What to work on:
Check every line of the data and copy the ones where "they" appears.

Stored data:
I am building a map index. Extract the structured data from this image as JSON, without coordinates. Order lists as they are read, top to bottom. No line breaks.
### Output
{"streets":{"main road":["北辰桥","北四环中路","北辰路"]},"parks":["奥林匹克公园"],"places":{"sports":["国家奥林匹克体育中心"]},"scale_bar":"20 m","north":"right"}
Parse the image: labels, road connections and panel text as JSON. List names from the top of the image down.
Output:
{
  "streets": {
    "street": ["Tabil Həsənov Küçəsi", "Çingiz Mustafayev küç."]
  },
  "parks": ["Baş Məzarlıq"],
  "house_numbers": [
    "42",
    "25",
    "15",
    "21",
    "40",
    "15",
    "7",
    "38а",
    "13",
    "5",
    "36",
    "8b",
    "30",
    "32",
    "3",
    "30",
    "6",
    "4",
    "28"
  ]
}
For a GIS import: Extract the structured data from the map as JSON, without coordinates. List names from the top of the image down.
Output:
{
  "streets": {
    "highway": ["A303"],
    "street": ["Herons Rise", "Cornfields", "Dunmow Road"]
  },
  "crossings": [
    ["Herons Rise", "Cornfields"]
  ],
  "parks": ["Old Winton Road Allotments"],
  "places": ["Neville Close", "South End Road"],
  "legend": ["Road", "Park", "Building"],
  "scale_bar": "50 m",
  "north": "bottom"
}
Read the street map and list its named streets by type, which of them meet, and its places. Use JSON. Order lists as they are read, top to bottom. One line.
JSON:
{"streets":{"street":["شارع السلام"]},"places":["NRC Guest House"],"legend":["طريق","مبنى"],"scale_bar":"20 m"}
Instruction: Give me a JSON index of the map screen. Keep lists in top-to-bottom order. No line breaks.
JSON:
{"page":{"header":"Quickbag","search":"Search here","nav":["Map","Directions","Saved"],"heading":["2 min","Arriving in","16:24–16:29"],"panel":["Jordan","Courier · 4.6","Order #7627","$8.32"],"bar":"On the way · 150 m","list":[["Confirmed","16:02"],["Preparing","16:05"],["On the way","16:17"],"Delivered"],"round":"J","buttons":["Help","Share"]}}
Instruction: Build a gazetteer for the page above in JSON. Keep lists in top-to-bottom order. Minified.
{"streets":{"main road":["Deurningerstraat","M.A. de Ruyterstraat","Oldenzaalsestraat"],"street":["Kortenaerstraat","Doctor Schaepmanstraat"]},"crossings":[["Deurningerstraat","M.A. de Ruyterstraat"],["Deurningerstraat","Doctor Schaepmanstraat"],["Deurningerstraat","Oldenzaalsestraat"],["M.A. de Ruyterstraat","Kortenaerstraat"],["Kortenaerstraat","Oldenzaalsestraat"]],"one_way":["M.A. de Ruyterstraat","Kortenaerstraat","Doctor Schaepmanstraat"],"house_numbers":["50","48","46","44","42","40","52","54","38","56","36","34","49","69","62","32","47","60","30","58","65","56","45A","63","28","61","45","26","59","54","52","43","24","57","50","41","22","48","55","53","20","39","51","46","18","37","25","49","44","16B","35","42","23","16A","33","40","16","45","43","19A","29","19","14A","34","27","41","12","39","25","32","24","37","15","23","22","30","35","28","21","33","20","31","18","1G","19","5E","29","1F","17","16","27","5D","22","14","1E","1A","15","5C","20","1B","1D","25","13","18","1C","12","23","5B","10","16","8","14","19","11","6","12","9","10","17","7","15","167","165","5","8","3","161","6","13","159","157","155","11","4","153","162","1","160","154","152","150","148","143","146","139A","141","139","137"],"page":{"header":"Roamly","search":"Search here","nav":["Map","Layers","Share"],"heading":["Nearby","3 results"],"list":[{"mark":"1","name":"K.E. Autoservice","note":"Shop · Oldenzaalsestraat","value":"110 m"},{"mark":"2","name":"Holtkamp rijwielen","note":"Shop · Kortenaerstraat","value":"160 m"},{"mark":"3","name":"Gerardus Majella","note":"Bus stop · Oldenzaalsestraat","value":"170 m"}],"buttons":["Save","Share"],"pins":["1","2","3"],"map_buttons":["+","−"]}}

Solution to the problem:
I am building a map index. Extract the structured data from this image as JSON, without coordinates. Order lists as they are read, top to bottom. No line breaks.
Read the street map and list its named streets by type, which of them meet, and its places. Use JSON. Order lists as they are read, top to bottom. One line.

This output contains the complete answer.